JOB:
Return a copy of every line in the records that includes the word "size".

Document structure recognition data:
________________

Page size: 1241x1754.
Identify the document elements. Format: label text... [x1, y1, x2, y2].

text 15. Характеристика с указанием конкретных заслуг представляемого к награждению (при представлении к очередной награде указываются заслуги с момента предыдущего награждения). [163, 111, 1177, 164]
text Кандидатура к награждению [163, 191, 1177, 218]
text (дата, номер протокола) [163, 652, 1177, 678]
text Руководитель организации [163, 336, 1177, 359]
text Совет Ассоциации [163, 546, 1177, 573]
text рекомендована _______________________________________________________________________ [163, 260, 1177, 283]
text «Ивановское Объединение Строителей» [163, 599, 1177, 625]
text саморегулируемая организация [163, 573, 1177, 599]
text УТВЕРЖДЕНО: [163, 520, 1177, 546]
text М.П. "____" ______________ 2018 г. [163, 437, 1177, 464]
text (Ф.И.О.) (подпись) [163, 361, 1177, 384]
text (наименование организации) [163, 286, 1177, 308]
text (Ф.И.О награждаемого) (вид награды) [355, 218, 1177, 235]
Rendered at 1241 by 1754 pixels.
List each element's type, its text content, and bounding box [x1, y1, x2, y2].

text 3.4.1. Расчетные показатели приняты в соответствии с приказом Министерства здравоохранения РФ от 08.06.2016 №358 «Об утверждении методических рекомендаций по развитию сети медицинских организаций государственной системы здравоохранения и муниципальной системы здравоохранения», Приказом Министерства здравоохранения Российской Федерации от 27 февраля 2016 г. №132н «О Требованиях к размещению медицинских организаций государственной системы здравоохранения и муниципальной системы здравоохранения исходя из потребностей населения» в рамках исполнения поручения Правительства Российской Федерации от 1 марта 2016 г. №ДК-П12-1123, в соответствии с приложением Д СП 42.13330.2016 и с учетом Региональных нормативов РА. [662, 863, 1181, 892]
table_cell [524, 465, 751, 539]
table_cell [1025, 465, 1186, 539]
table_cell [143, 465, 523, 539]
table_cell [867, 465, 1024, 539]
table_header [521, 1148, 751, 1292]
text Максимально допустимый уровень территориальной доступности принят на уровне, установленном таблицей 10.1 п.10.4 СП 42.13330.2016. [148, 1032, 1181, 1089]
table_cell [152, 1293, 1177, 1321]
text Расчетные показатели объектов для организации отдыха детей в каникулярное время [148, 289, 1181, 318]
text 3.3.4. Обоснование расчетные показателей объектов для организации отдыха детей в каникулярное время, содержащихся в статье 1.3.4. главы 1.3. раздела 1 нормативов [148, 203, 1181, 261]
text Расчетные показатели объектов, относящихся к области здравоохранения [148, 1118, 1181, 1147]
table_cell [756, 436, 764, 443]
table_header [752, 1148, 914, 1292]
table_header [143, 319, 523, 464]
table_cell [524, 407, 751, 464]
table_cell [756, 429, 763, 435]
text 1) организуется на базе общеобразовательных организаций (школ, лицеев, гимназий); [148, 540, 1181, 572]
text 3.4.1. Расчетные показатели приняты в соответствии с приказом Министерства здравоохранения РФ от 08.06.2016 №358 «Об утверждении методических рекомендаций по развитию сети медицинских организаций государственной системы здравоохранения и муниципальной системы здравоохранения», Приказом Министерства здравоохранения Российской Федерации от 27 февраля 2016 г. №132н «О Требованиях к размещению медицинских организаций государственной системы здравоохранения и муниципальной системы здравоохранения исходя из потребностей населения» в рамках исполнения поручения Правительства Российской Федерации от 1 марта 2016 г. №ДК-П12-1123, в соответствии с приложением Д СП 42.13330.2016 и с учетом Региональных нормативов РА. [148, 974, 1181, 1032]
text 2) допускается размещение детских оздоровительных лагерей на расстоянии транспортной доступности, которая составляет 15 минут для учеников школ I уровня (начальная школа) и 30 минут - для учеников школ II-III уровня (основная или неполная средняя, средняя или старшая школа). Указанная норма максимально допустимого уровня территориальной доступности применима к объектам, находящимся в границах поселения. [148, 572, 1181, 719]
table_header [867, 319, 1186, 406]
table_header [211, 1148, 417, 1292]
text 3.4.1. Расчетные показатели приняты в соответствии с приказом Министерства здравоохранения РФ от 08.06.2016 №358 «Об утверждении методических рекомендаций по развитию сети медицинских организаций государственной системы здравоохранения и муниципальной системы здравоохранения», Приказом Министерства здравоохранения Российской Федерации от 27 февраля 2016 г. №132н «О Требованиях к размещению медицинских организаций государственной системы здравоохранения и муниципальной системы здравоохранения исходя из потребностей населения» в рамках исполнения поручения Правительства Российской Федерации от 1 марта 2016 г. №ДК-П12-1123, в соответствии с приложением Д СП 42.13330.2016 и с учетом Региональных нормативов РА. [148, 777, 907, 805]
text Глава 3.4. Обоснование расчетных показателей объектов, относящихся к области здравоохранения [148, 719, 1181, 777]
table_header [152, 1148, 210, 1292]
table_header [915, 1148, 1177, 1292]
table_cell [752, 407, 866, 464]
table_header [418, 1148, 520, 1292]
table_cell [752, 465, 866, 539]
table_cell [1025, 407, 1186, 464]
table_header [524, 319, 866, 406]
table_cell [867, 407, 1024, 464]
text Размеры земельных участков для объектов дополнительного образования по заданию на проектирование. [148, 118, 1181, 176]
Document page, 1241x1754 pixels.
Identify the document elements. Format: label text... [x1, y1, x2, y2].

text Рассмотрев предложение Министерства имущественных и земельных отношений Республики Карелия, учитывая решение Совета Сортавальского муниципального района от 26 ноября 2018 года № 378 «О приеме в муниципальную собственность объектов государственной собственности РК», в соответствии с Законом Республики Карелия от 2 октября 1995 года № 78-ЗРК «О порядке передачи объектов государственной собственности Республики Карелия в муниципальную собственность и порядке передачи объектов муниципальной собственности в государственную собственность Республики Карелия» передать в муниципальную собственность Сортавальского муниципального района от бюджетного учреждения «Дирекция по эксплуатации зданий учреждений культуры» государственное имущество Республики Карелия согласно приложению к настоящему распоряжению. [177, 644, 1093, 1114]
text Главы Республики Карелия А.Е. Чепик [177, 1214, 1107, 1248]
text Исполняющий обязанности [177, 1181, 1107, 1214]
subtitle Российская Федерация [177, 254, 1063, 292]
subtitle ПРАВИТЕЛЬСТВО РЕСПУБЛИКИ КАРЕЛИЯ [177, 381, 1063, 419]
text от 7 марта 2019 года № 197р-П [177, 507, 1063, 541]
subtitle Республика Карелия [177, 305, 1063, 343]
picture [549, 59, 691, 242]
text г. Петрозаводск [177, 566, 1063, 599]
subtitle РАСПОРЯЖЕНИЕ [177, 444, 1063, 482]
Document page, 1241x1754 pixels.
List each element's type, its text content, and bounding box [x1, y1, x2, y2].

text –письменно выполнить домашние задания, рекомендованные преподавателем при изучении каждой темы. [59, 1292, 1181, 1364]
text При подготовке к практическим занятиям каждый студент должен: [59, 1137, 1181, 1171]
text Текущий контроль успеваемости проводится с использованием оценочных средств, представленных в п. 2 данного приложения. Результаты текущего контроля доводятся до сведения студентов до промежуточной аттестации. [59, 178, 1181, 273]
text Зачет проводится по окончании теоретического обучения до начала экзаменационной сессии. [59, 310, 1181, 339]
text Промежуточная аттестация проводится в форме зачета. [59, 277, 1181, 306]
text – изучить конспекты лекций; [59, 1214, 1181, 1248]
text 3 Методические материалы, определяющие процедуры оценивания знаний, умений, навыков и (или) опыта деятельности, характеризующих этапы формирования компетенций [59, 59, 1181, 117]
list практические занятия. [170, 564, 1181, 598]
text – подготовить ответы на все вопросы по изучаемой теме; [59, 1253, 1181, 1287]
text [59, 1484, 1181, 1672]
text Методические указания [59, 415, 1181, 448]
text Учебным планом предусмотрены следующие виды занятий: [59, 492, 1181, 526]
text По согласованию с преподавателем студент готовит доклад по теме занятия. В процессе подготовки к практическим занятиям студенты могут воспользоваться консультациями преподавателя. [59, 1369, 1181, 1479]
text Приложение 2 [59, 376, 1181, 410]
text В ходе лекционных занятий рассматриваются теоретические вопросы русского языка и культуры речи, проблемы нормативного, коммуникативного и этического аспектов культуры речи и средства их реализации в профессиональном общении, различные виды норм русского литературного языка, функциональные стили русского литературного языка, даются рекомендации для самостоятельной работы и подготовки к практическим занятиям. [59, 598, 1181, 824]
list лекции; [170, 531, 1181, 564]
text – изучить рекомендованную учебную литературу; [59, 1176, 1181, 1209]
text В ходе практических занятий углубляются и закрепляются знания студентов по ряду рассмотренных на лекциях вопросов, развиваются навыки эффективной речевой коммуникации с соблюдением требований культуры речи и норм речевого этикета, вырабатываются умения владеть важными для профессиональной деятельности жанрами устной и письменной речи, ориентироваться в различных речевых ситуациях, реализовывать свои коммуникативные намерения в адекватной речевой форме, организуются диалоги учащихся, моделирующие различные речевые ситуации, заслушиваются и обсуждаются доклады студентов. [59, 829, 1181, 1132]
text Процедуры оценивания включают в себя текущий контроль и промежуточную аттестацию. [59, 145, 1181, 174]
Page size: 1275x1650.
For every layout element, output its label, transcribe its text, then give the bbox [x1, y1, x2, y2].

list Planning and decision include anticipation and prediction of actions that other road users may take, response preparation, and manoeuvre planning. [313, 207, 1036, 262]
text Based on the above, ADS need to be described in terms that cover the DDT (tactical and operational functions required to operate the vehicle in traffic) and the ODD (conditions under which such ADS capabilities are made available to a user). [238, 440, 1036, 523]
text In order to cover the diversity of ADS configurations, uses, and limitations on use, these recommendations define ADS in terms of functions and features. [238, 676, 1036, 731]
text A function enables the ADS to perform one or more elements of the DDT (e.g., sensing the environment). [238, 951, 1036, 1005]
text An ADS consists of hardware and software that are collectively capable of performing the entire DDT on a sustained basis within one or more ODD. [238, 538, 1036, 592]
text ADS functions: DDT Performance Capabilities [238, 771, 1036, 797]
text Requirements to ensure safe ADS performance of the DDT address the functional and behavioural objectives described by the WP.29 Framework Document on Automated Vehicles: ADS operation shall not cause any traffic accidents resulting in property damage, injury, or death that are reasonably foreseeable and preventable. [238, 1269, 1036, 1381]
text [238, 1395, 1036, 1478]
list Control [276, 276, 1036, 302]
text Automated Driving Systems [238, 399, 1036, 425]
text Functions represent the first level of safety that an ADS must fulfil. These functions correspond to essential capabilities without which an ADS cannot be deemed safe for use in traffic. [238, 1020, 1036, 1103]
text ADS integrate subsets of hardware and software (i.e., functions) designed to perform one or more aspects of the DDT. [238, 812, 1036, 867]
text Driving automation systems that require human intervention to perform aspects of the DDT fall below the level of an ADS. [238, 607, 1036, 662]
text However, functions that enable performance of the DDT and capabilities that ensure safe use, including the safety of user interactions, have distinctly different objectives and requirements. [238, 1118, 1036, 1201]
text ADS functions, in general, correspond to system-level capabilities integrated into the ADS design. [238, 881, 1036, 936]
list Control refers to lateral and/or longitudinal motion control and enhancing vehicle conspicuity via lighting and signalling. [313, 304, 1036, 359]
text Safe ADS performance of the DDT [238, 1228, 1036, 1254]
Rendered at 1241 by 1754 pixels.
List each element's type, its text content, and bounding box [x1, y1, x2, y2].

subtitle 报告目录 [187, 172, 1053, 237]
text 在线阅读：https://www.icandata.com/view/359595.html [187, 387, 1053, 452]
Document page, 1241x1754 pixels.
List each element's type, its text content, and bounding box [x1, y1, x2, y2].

________________

EXERCISE RESPONSE:
Page size: 1241x1754.
Page size: 1275x1650.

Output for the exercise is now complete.